*** EXTRACTED ENTRIES Section Begins ***

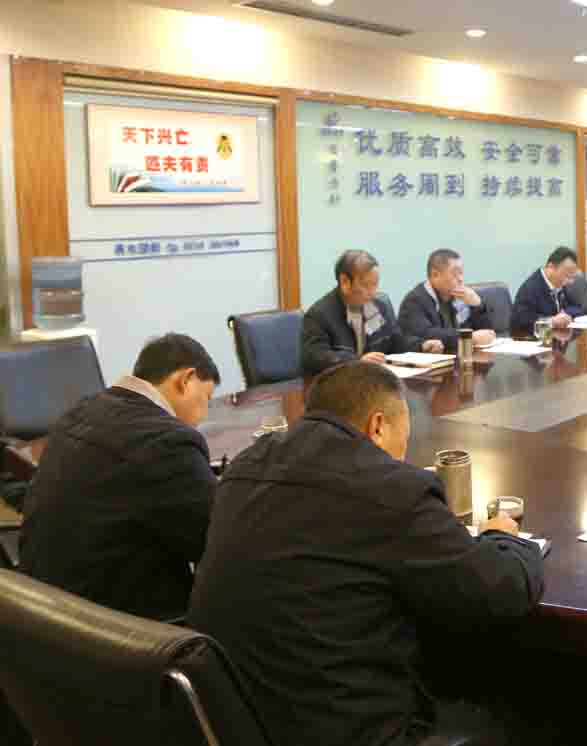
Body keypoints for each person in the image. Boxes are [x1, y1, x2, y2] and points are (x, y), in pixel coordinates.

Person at [189, 361, 545, 746]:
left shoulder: (243, 467)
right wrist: (502, 537)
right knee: (518, 716)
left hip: (232, 723)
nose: (400, 458)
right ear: (378, 426)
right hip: (347, 731)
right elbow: (500, 590)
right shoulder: (391, 489)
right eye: (403, 440)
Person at [19, 334, 219, 619]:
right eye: (207, 398)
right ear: (186, 379)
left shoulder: (81, 411)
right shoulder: (167, 441)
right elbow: (216, 542)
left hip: (41, 609)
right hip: (115, 626)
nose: (203, 414)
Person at [301, 250, 440, 375]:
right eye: (366, 285)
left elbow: (395, 340)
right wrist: (356, 361)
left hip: (372, 382)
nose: (373, 292)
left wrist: (421, 345)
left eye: (375, 284)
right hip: (337, 386)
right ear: (345, 282)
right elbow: (314, 357)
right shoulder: (319, 315)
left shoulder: (376, 306)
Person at [398, 249, 497, 352]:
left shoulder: (461, 297)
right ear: (435, 275)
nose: (460, 279)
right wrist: (468, 337)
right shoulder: (414, 301)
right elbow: (427, 334)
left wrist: (477, 305)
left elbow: (487, 333)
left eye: (461, 273)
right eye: (455, 274)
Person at [511, 246, 586, 330]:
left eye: (571, 277)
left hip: (557, 334)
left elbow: (577, 307)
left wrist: (565, 314)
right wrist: (551, 321)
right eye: (566, 275)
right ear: (551, 267)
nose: (570, 281)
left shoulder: (560, 284)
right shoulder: (530, 289)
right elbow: (521, 321)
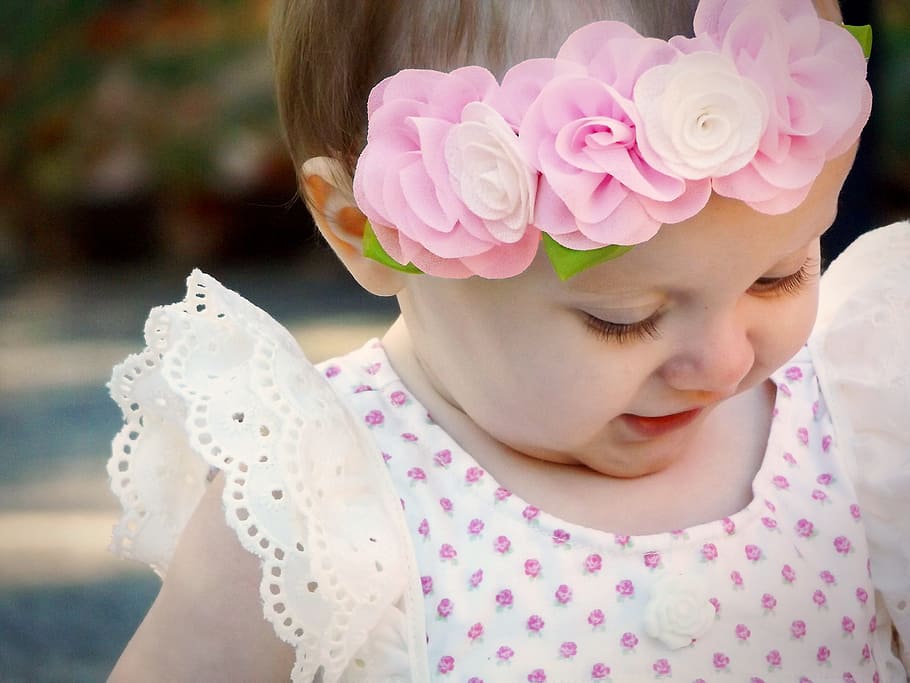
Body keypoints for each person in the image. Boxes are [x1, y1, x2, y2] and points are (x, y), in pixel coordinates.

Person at [106, 0, 909, 680]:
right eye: (623, 318)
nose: (726, 360)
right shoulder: (319, 505)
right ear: (364, 229)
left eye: (779, 274)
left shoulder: (861, 425)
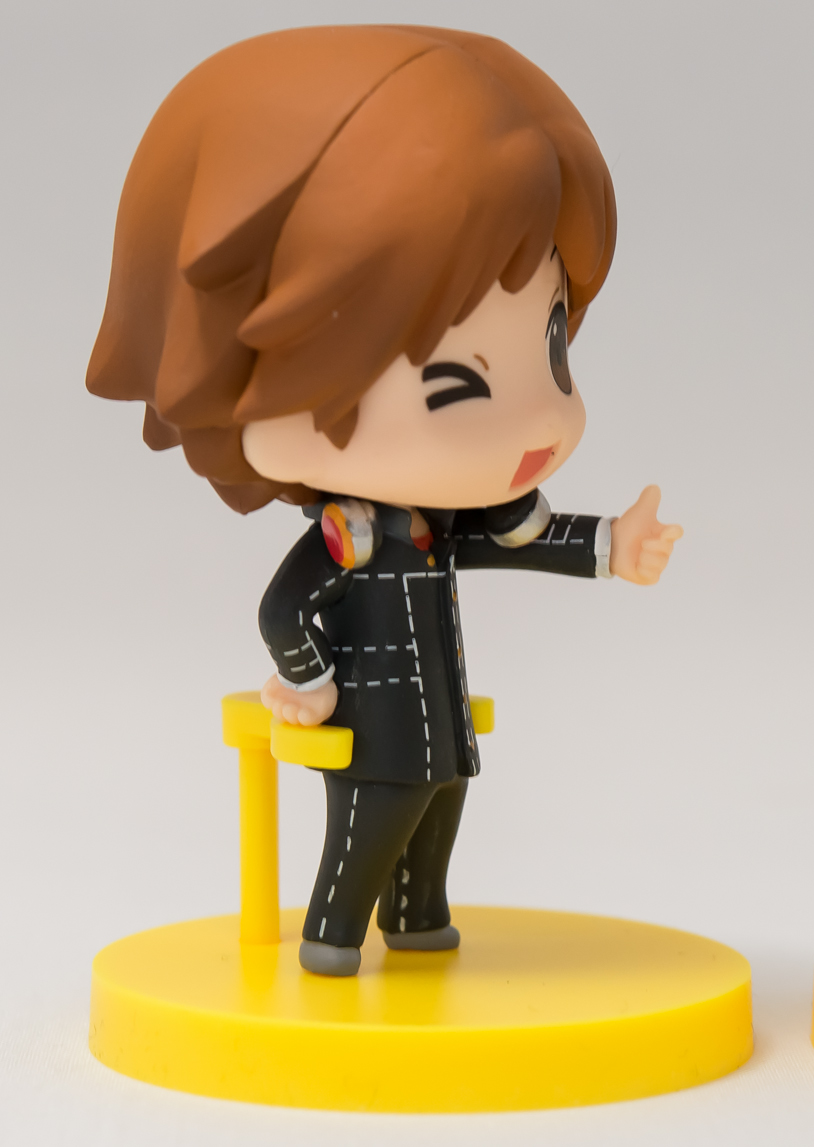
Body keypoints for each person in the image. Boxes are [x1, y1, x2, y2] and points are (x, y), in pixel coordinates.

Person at [87, 25, 681, 977]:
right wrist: (311, 680)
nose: (539, 418)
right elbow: (283, 608)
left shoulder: (435, 522)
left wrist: (611, 542)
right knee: (370, 827)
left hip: (438, 725)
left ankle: (419, 924)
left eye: (553, 344)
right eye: (453, 384)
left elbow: (517, 537)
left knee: (441, 809)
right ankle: (331, 940)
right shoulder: (351, 532)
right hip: (374, 729)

*** EXTRACTED ENTRIES Section Ends ***

Restate each line above exactly, keeping pictures out.

**ANSWER TO THIS EXERCISE**
Body keypoints for each person in the image. Boxes are [x1, y1, x2, y2] and points are (x, y), in pixel coordinates.

Person at [189, 361, 545, 746]:
left shoulder: (243, 467)
right wrist: (502, 537)
right knee: (518, 716)
left hip: (232, 723)
nose: (400, 458)
right ear: (378, 426)
right hip: (347, 731)
right elbow: (500, 590)
right shoulder: (391, 489)
right eye: (403, 440)
Person at [19, 334, 219, 619]:
right eye: (207, 398)
right ear: (186, 379)
left shoulder: (81, 411)
right shoulder: (167, 441)
right elbow: (216, 542)
left hip: (41, 609)
right hip: (115, 626)
nose: (203, 414)
Person at [301, 250, 440, 375]:
right eye: (366, 285)
left elbow: (395, 340)
right wrist: (356, 361)
left hip: (372, 382)
nose: (373, 292)
left wrist: (421, 345)
left eye: (375, 284)
right hip: (337, 386)
right ear: (345, 282)
right elbow: (314, 357)
right shoulder: (319, 315)
left shoulder: (376, 306)
Person at [398, 249, 497, 352]:
left shoulder: (461, 297)
right ear: (435, 275)
nose: (460, 279)
right wrist: (468, 337)
right shoulder: (414, 301)
right elbow: (427, 334)
left wrist: (477, 305)
left elbow: (487, 333)
left eye: (461, 273)
right eye: (455, 274)
Person at [511, 246, 586, 330]:
left eye: (571, 277)
left hip: (557, 334)
left elbow: (577, 307)
left wrist: (565, 314)
right wrist: (551, 321)
right eye: (566, 275)
right ear: (551, 267)
nose: (570, 281)
left shoulder: (560, 284)
right shoulder: (530, 289)
right elbow: (521, 321)
Body keypoints for each person in the image. Boxes are [x1, y1, x2, y2] and points are (x, y), in pixel coordinates.

Person at [106, 0, 909, 680]:
right eye: (623, 318)
nose: (726, 360)
right shoulder: (319, 505)
right ear: (364, 229)
left eye: (779, 274)
left shoulder: (861, 425)
Body keypoints for each person in the image. Boxes are [x1, y1, x2, y2] and points are (x, y), in pixel coordinates.

Person at [87, 25, 681, 977]:
right wrist: (311, 680)
nose: (539, 418)
right elbow: (283, 608)
left shoulder: (435, 522)
left wrist: (611, 542)
right knee: (370, 827)
left hip: (438, 725)
left ankle: (419, 924)
left eye: (553, 344)
right eye: (453, 384)
left elbow: (517, 537)
left knee: (441, 809)
right ankle: (331, 940)
right shoulder: (351, 532)
right hip: (374, 729)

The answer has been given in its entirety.